The Times asserts that voters were not told that repayment of the new bonds would be stretched out over more than 40 years and that the interest would be "astronomical"—with repayments of both principal and interest amounting to up to $1.8 billion, or 5.4 times the amount borrowed.
[It is true, that the text of Measure C, prepared by the district for the voter information guide, did not mention potential long-term costs.
However, a review of voter information prepared by other local public agencies seeking revenue through bond measures over the past few years—West Contra Costa Unified School District's Measure D facilities measure in 2008 and Orinda's $59 million Measure Q in 2006 for street repair—also did not provide long-term repayment estimates. Opponents in both those elections provided such information.
No arguments were filed in opposition to Mt. Diablo Unified's Measure C.]
Rajan understands the point that the district didn't do the best job analyzing the long-term cost implications of Measure C.
"But that does not invalidate the election," he said, repeating the point that "voters were fully informed, and they made a judgment that it was better to go forward than not."
As for the argument, posed by the Times, that the CUES poll should have been released to the public prior to the election, Rajan said the poll was not commissioned by the district but by the private parents group.
In a column in Sunday's Times, Political Editor Lisa Vorderbrueggen agrees that campaigns are under no legal obligation to share their poll numbers.
Campaigns keep their polls private because they can offer a window to a campaign's strategy, she said: "No campaign wants to open its playbook."
However, public agencies, unlike single candidates, should operate by a higher standard of public disclosure, Vorderbrueggen said. "They represent all their constituents, and not just the interests of a private group or a single candidate."

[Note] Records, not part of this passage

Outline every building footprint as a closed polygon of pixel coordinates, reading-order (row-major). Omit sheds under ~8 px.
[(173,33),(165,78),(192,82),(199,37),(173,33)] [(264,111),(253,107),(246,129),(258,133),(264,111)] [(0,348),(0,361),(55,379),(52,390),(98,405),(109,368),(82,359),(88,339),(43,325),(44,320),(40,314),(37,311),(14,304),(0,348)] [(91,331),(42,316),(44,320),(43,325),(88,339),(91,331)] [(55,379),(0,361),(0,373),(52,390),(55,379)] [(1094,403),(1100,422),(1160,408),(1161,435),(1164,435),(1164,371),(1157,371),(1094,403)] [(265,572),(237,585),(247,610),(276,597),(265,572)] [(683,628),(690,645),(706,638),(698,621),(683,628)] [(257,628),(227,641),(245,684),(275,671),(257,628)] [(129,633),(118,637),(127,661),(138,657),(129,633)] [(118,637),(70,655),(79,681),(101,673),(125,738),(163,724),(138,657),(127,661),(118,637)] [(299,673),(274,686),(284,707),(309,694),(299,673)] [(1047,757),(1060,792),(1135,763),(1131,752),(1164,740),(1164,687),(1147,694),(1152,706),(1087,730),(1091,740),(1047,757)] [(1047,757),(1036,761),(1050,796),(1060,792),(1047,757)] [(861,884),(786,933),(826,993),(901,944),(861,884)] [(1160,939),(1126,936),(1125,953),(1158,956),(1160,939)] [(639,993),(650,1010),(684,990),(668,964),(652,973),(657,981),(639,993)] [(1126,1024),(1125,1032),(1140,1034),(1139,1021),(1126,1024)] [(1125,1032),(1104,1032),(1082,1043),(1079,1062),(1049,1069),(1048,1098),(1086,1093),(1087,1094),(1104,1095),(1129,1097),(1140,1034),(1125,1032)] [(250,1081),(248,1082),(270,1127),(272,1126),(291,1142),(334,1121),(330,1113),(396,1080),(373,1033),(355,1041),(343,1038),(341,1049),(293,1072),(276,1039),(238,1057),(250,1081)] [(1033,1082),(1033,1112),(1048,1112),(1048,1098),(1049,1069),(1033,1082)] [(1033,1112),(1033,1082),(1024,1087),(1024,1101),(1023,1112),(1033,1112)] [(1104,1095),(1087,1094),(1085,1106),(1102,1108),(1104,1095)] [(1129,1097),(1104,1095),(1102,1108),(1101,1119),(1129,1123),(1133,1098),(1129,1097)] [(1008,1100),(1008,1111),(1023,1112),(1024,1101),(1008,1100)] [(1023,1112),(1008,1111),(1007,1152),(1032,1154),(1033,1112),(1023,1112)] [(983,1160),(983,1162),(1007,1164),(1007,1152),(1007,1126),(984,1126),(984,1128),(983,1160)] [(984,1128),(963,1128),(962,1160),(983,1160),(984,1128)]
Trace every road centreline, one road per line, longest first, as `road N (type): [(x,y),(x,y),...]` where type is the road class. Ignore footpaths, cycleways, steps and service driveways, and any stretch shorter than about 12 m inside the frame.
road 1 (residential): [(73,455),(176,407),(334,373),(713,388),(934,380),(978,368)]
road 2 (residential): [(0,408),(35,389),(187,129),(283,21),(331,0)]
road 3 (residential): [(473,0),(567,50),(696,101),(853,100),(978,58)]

Rajan sees no reason to not release the poll now that the campaign is over. He also says, going forward, the MDUSD leadership should heed some of the Times concerns about the district's underlying problems--and use the $348 million granted to them by voters wisely and with transparency. He agrees that the district could institute better ways of communicating.
"Now that Measure C has passed, I believe that parents can help by building more effective channels of communication that will enable more consistent and constructive dialogue with the parent community," he said.